_WORK INSTRUCTIONS_.
State how many lines in the listing contain the string "chart", treating uppercase and lowercase as different. Reply with the number alone.

** Opening RECORDS TO USE block **

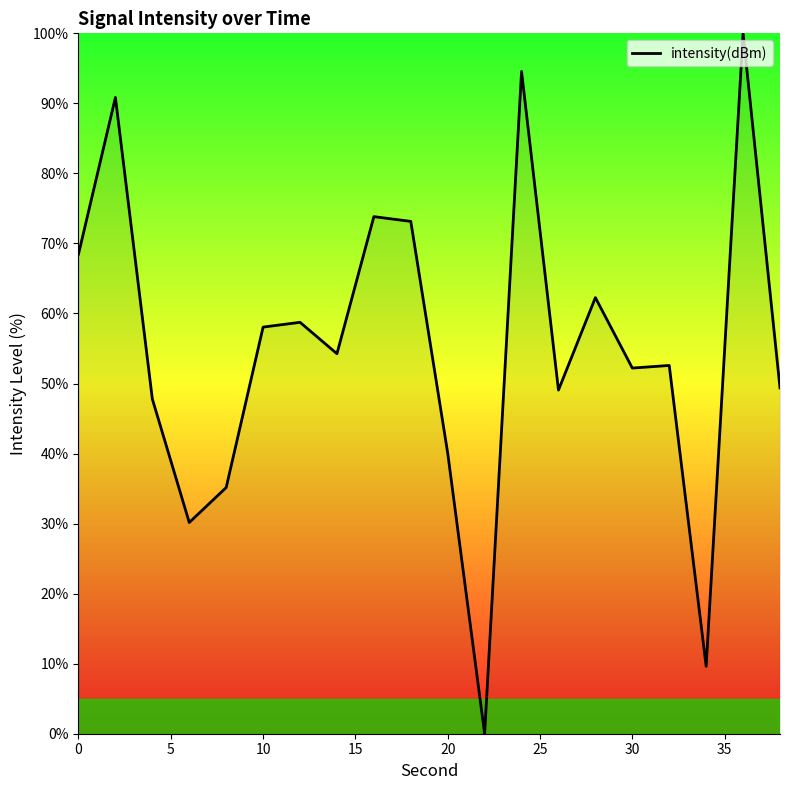

What is the maximum value shown in the chart?

100.0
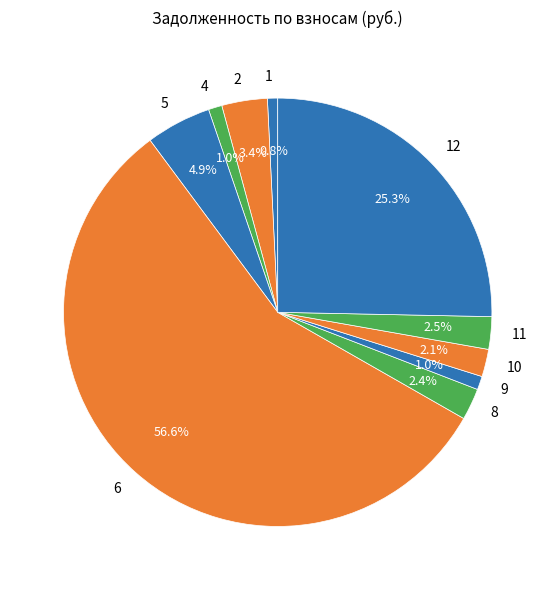

Which category has the biggest portion of the pie?

6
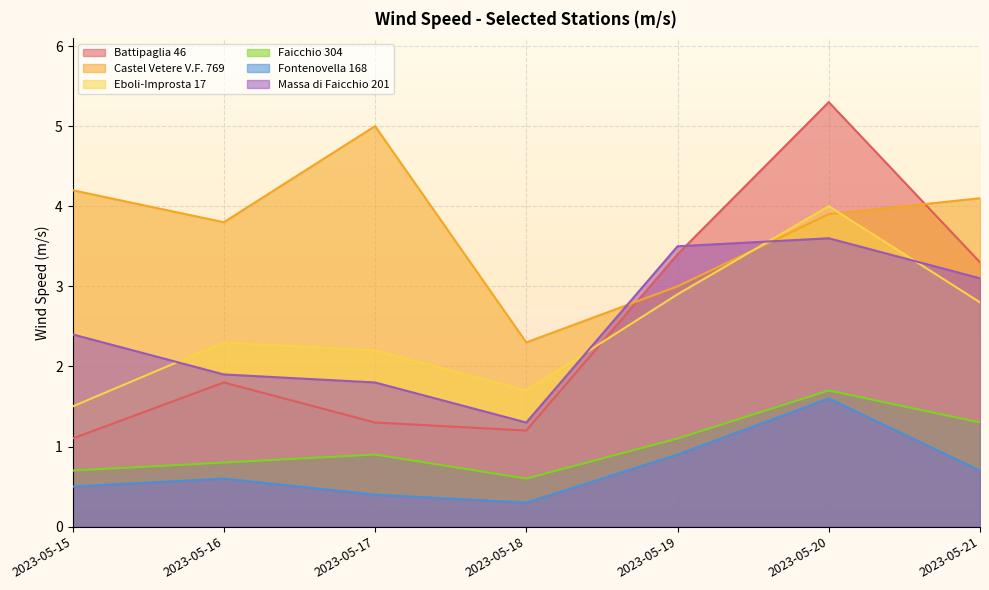

Rank the series at 2023-05-16 from lowest to highest value.

Fontenovella 168, Faicchio 304, Battipaglia 46, Massa di Faicchio 201, Eboli-Improsta 17, Castel Vetere V.F. 769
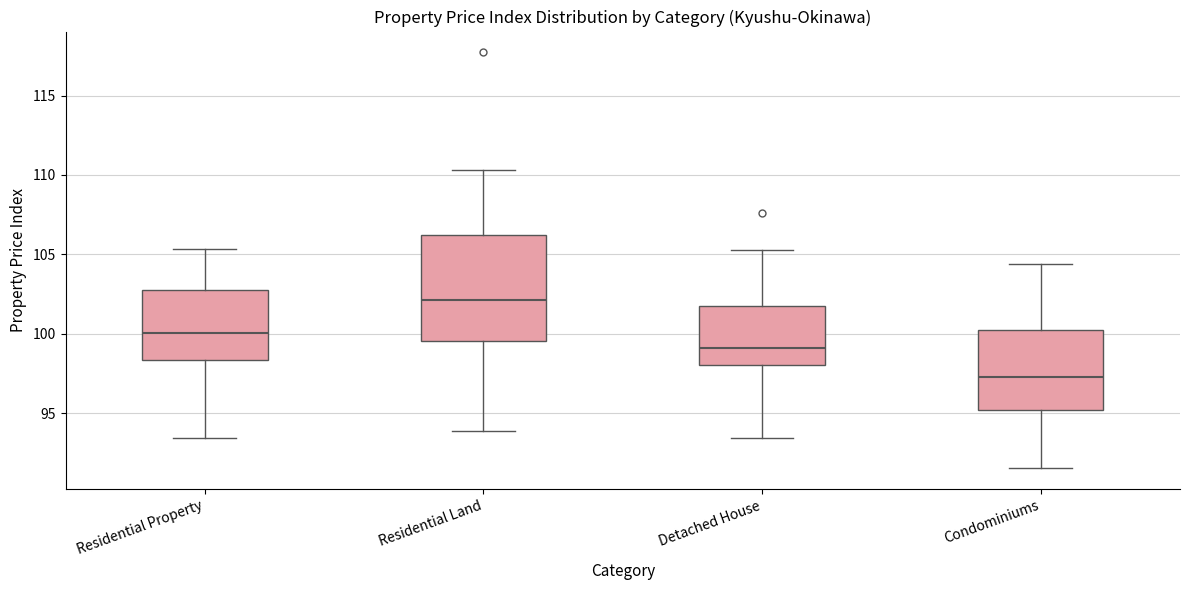

Where does the lower whisker of the box for Condominiums end on the y-axis? The values are not printed on the chart, so give them approximately, as read against the axis.

91.5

** Closing RECORDS TO USE block **

_RESPONSE TO THIS TASK_.
2